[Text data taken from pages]
=======
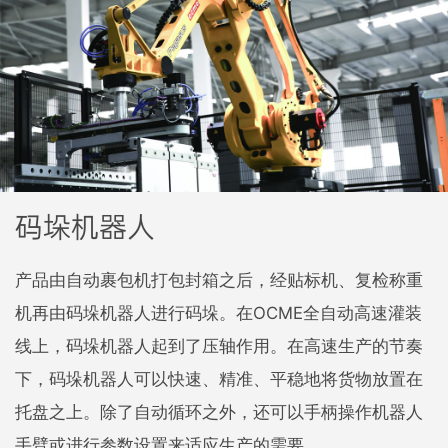
码垛机器人
产品由自动裹包机打包封箱之后，经贴标机、复检称重
机再由码垛机器人进行码垛。在OCME全自动高速灌装
线上，码垛机器人起到了压轴作用。在高速生产的节奏
下，码垛机器人可以快速、精准、平稳地将货物放置在
托盘之上。除了自动循环之外，还可以手柄操作机器人
手臂或进行参数设置来适应生产的需要。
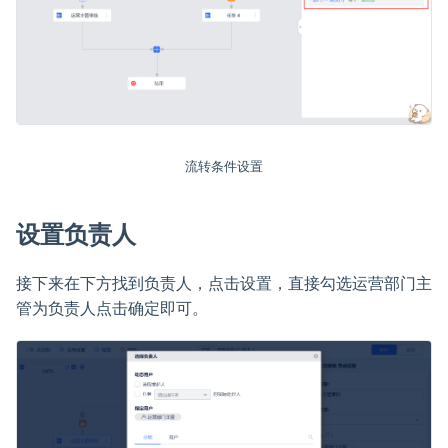
流转条件设置
设置负责人
接下来在下方找到负责人，点击设置，直接勾选运营部门主
管为负责人点击确定即可。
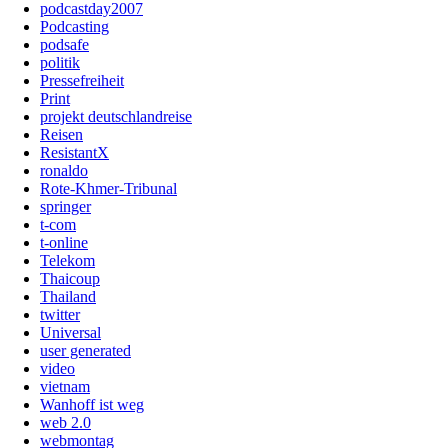
podcastday2007
Podcasting
podsafe
politik
Pressefreiheit
Print
projekt deutschlandreise
Reisen
ResistantX
ronaldo
Rote-Khmer-Tribunal
springer
t-com
t-online
Telekom
Thaicoup
Thailand
twitter
Universal
user generated
video
vietnam
Wanhoff ist weg
web 2.0
webmontag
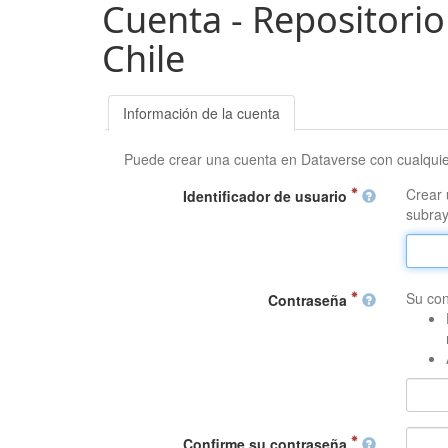
Cuenta - Repositorio
Chile
Información de la cuenta
Puede crear una cuenta en Dataverse con cualqui
Crear 
Identificador de usuario
subray
Su con
Contraseña
Confirme su contraseña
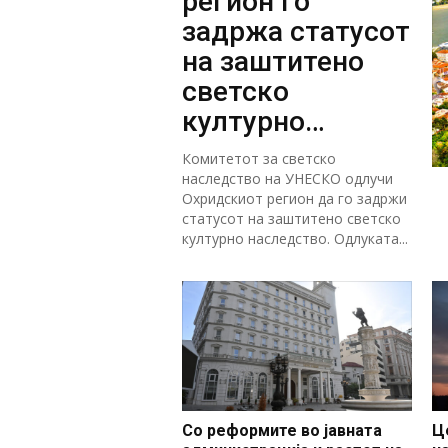
регион го
задржа статусот
на заштитено
светско
културно
наследство
Комитетот за светско
наследство на УНЕСКО одлучи
Охридскиот регион да го задржи
статусот на заштитено светско
културно наследство. Одлуката...
Со реформите во јавната
Ц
=======
Copy every line above word for word, without the picture markers.

- [Exercise output]:
码垛机器人
产品由自动裹包机打包封箱之后，经贴标机、复检称重
机再由码垛机器人进行码垛。在OCME全自动高速灌装
线上，码垛机器人起到了压轴作用。在高速生产的节奏
下，码垛机器人可以快速、精准、平稳地将货物放置在
托盘之上。除了自动循环之外，还可以手柄操作机器人
手臂或进行参数设置来适应生产的需要。
流转条件设置
设置负责人
接下来在下方找到负责人，点击设置，直接勾选运营部门主
管为负责人点击确定即可。
podcastday2007
Podcasting
podsafe
politik
Pressefreiheit
Print
projekt deutschlandreise
Reisen
ResistantX
ronaldo
Rote-Khmer-Tribunal
springer
t-com
t-online
Telekom
Thaicoup
Thailand
twitter
Universal
user generated
video
vietnam
Wanhoff ist weg
web 2.0
webmontag
Cuenta - Repositorio
Chile
Información de la cuenta
Puede crear una cuenta en Dataverse con cualqui
Crear 
Identificador de usuario
subray
Su con
Contraseña
Confirme su contraseña
регион го
задржа статусот
на заштитено
светско
културно
наследство
Комитетот за светско
наследство на УНЕСКО одлучи
Охридскиот регион да го задржи
статусот на заштитено светско
културно наследство. Одлуката...
Со реформите во јавната
Ц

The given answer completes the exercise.